== Information shown

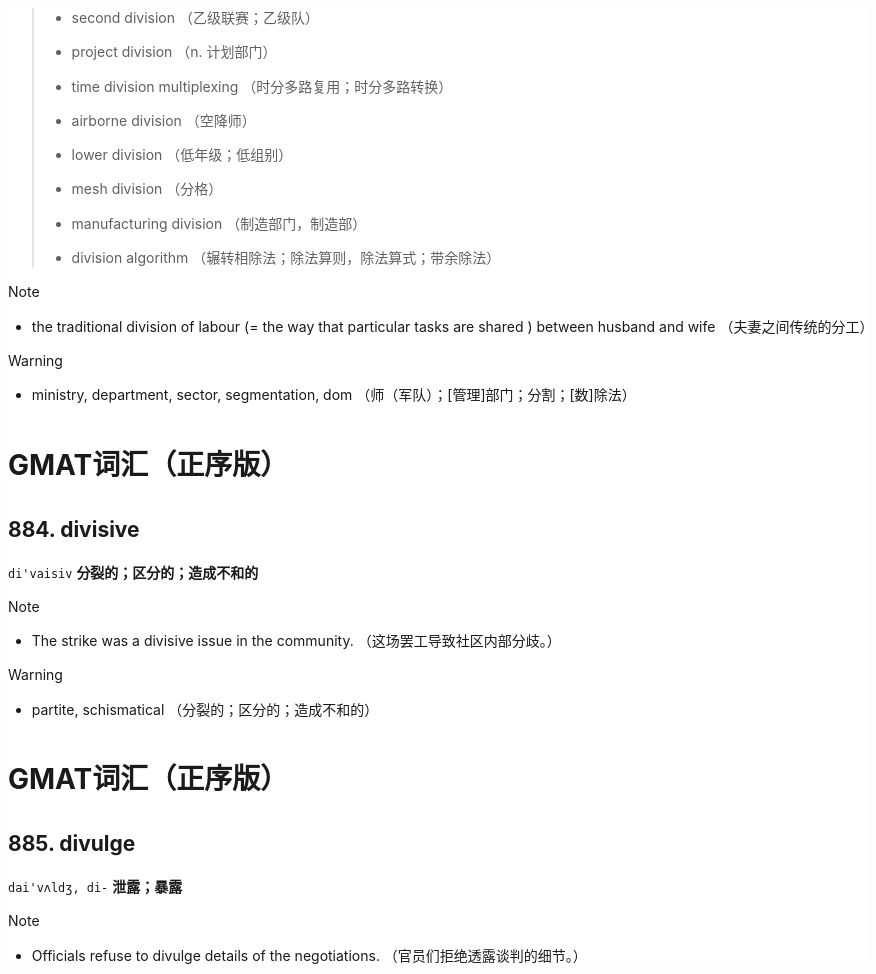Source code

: > - second division （乙级联赛；乙级队）
>
> - project division （n. 计划部门）
>
> - time division multiplexing （时分多路复用；时分多路转换）
>
> - airborne division （空降师）
>
> - lower division （低年级；低组别）
>
> - mesh division （分格）
>
> - manufacturing division （制造部门，制造部）
>
> - division algorithm （辗转相除法；除法算则，除法算式；带余除法）
>

> [!NOTE]
>
> - the traditional division of labour (= the way that particular tasks are shared ) between husband and wife （夫妻之间传统的分工）
>

> [!WARNING]
>
> - ministry, department, sector, segmentation, dom （师（军队）；[管理]部门；分割；[数]除法）
>

# GMAT词汇（正序版）

## 884. divisive

`di'vaisiv`  **分裂的；区分的；造成不和的**

> [!NOTE]
>
> - The strike was a divisive issue in the community. （这场罢工导致社区内部分歧。）
>

> [!WARNING]
>
> - partite, schismatical （分裂的；区分的；造成不和的）
>

# GMAT词汇（正序版）

## 885. divulge

`dai'vʌldʒ, di-`  **泄露；暴露**

> [!NOTE]
>
> - Officials refuse to divulge details of the negotiations. （官员们拒绝透露谈判的细节。）
>
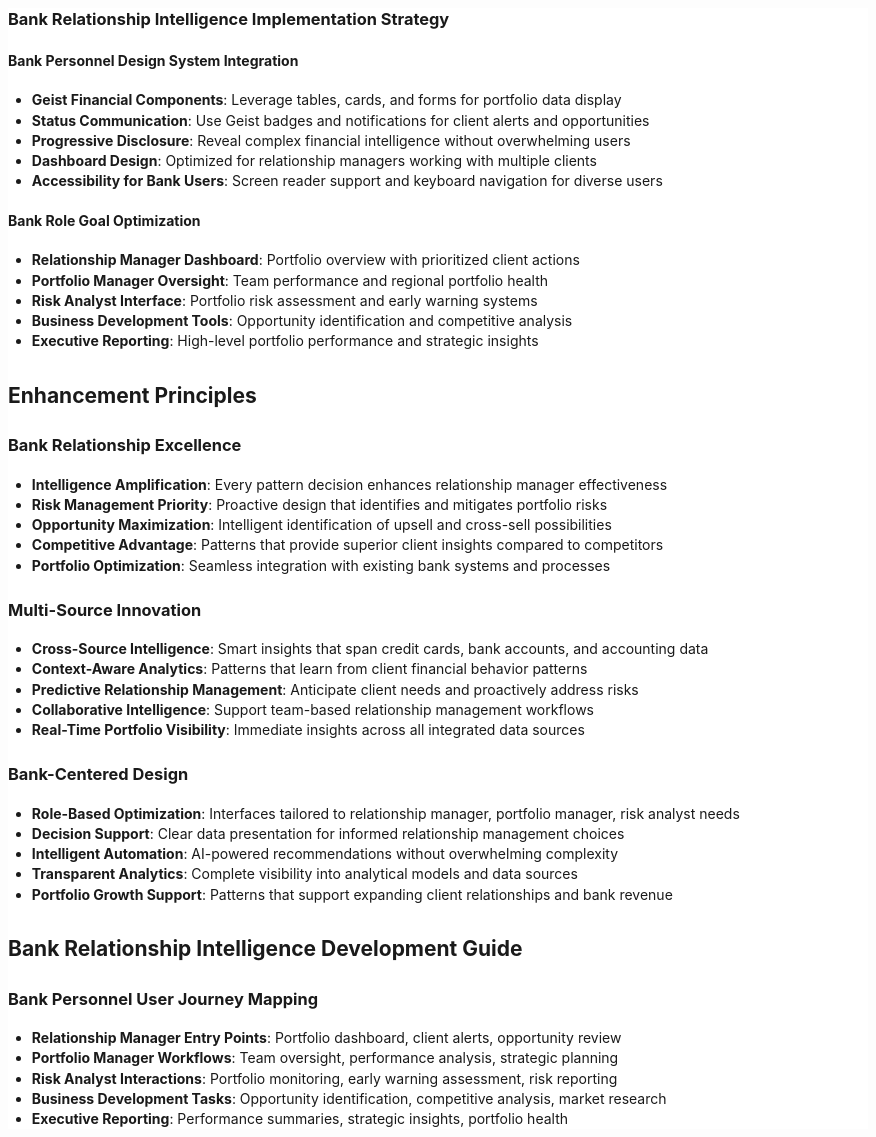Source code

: ### **Bank Relationship Intelligence Implementation Strategy**

#### **Bank Personnel Design System Integration**
- **Geist Financial Components**: Leverage tables, cards, and forms for portfolio data display
- **Status Communication**: Use Geist badges and notifications for client alerts and opportunities
- **Progressive Disclosure**: Reveal complex financial intelligence without overwhelming users
- **Dashboard Design**: Optimized for relationship managers working with multiple clients
- **Accessibility for Bank Users**: Screen reader support and keyboard navigation for diverse users

#### **Bank Role Goal Optimization**
- **Relationship Manager Dashboard**: Portfolio overview with prioritized client actions
- **Portfolio Manager Oversight**: Team performance and regional portfolio health
- **Risk Analyst Interface**: Portfolio risk assessment and early warning systems
- **Business Development Tools**: Opportunity identification and competitive analysis
- **Executive Reporting**: High-level portfolio performance and strategic insights

## Enhancement Principles

### **Bank Relationship Excellence**
- **Intelligence Amplification**: Every pattern decision enhances relationship manager effectiveness
- **Risk Management Priority**: Proactive design that identifies and mitigates portfolio risks
- **Opportunity Maximization**: Intelligent identification of upsell and cross-sell possibilities
- **Competitive Advantage**: Patterns that provide superior client insights compared to competitors
- **Portfolio Optimization**: Seamless integration with existing bank systems and processes

### **Multi-Source Innovation**
- **Cross-Source Intelligence**: Smart insights that span credit cards, bank accounts, and accounting data
- **Context-Aware Analytics**: Patterns that learn from client financial behavior patterns
- **Predictive Relationship Management**: Anticipate client needs and proactively address risks
- **Collaborative Intelligence**: Support team-based relationship management workflows
- **Real-Time Portfolio Visibility**: Immediate insights across all integrated data sources

### **Bank-Centered Design**
- **Role-Based Optimization**: Interfaces tailored to relationship manager, portfolio manager, risk analyst needs
- **Decision Support**: Clear data presentation for informed relationship management choices
- **Intelligent Automation**: AI-powered recommendations without overwhelming complexity
- **Transparent Analytics**: Complete visibility into analytical models and data sources
- **Portfolio Growth Support**: Patterns that support expanding client relationships and bank revenue

## Bank Relationship Intelligence Development Guide

### **Bank Personnel User Journey Mapping**
- **Relationship Manager Entry Points**: Portfolio dashboard, client alerts, opportunity review
- **Portfolio Manager Workflows**: Team oversight, performance analysis, strategic planning
- **Risk Analyst Interactions**: Portfolio monitoring, early warning assessment, risk reporting
- **Business Development Tasks**: Opportunity identification, competitive analysis, market research
- **Executive Reporting**: Performance summaries, strategic insights, portfolio health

====

Exercise directions
From the listing, copy each line containing the word "that".

Response area
> - the traditional division of labour (= the way that particular tasks are shared ) between husband and wife （夫妻之间传统的分工）
- **Risk Management Priority**: Proactive design that identifies and mitigates portfolio risks
- **Competitive Advantage**: Patterns that provide superior client insights compared to competitors
- **Cross-Source Intelligence**: Smart insights that span credit cards, bank accounts, and accounting data
- **Context-Aware Analytics**: Patterns that learn from client financial behavior patterns
- **Portfolio Growth Support**: Patterns that support expanding client relationships and bank revenue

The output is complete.